Doe was an 2020/21 Abbey Awards Fellowship award holder and is a current 2022/23 Projecting All Voices Fellowship award holder. Her work has most recently been exhibited at the Urban Institute for Contemporary Art, Grand Rapids, MI and Amarillo Museum of Art for the AMOA 600 Biennial, Amarillo, TX.
SNAKEBITE presents Crisis! A new installation work by Chip Thomas. On display from September 10-30th. Opening reception Saturday 10th, 2022.
Chip Thomas aka @jetsonorama is a photographer, public artist and physician who has been working in a small clinic on the Navajo Nation since 1987. There he coordinates the Painted Desert Project which he describes as a community building project which manifests as a constellation of murals painted by artists from the Navajo Nation as well as from around the world.
Thomas’ own public artwork consists of enlarged black and white photographs pasted onto structures along the roadside primarily on the Navajo Nation. His motivation is to reflect back to the community the love they’ve shared with him over the years.
Crisis! draws from Thomas’ photographic archive to explore images printed and projected on sheer fabric. Audiences are invited to move through the space, between images and photographic spaces. Thomas was a 2018 Kindle Project gift recipient and in 2020 he was one of a handful of artists chosen by the UN to recognize the 75th anniversary of the UN’s founding. Selected artists are to generate work that contributes to the envisioning and shaping of a more resilient and sustainable future.
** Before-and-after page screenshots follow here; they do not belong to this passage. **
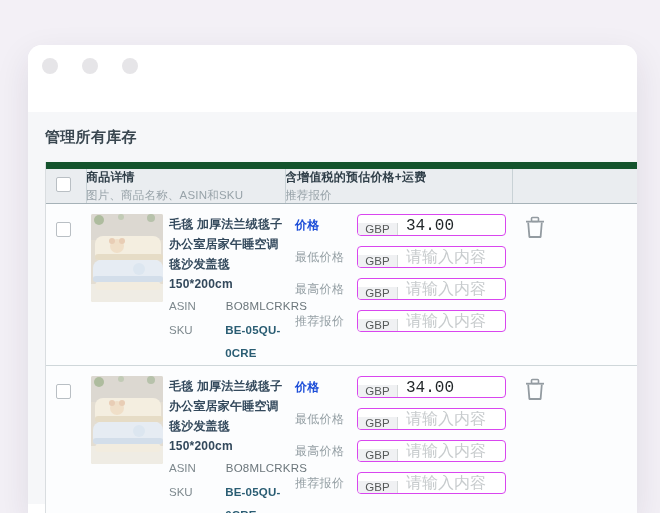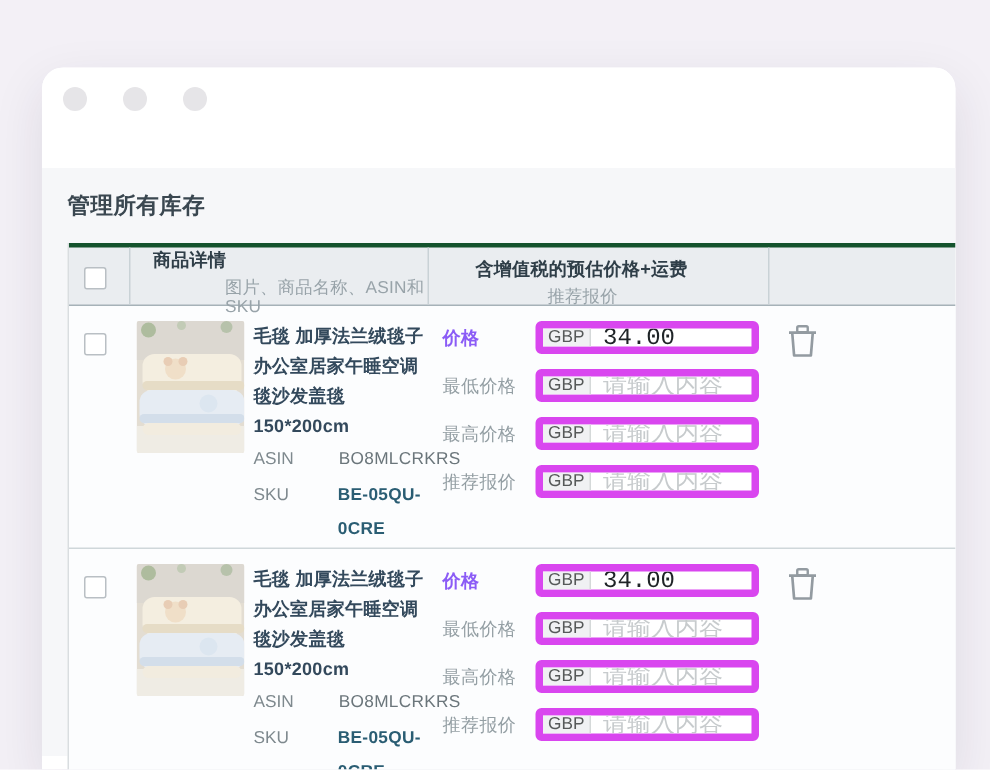"商品详情" .thead { border-top: 3px solid #14532d -> 7px solid #14532d; gap: 16px -> none }
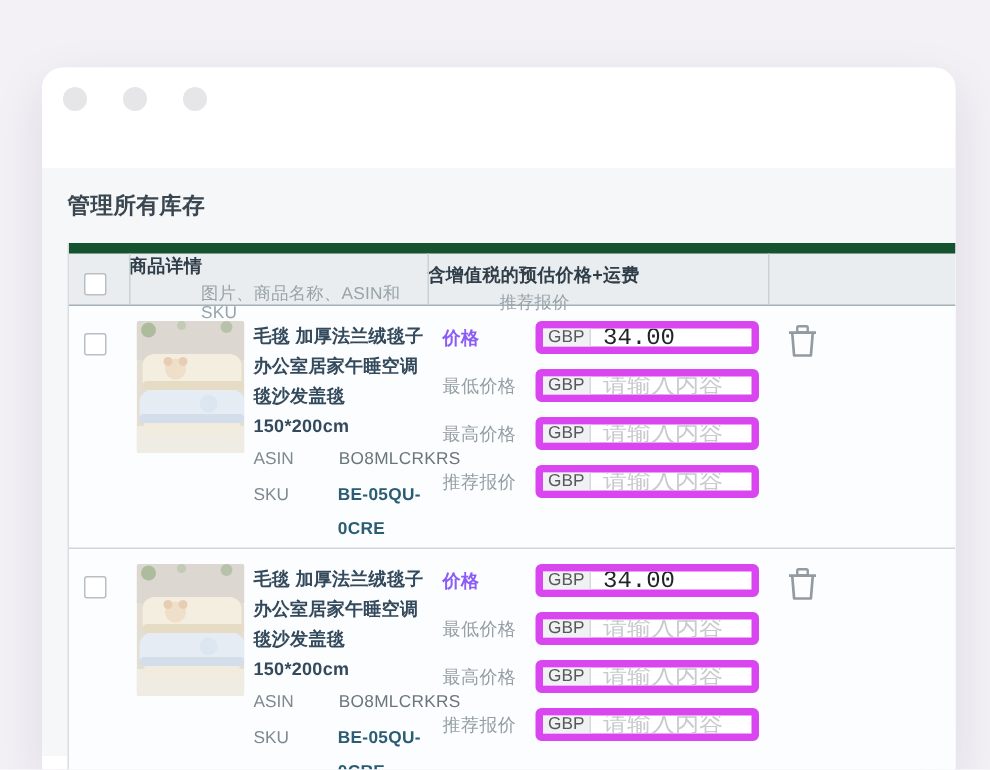"图片、商品名称、ASIN和SKU" .h-sub { margin-left: 48px -> none }
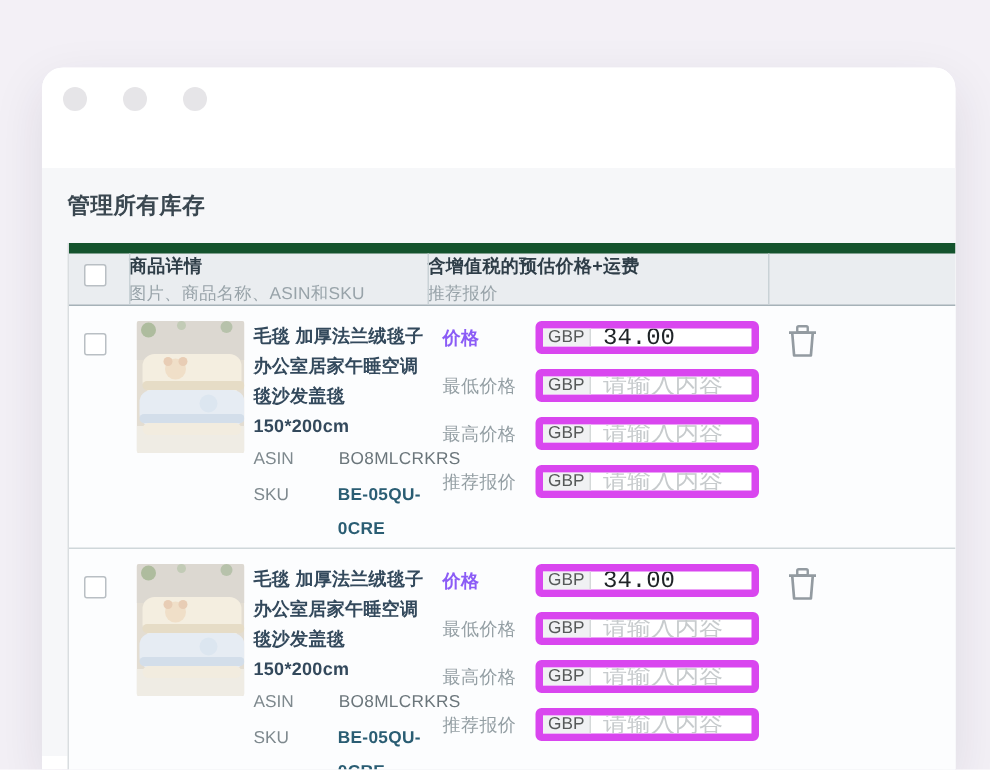"价格" .field-row.primary .flabel { color: #8b5cf6 -> #1d4ed8 }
SNAKEBITE presents When a Place is a Battery. A work of Props-objects and interactive experience by Geneva Foster Gluck. August 12 - 30, 2022.
When a Place Is a Battery is the opening show for SNAKEBITE. The works on display are talismans or reliquaries for greater energy-as-electricity awareness. They function as speculative energy sources, as batteries and prop-objects for performative interactions. Through a variety of materials including clay, recycled metals, and fabric, the works generate small amounts of electrical current which are expressed as light. In the social precarity of climate crisis, When a Place is a Battery acts as a meditation and expression of the artist’s desire for kinder and more just (energy-rich) systems, as well as an opportunity for audiences to think, feel, and care for energy in delicate and desirous ways.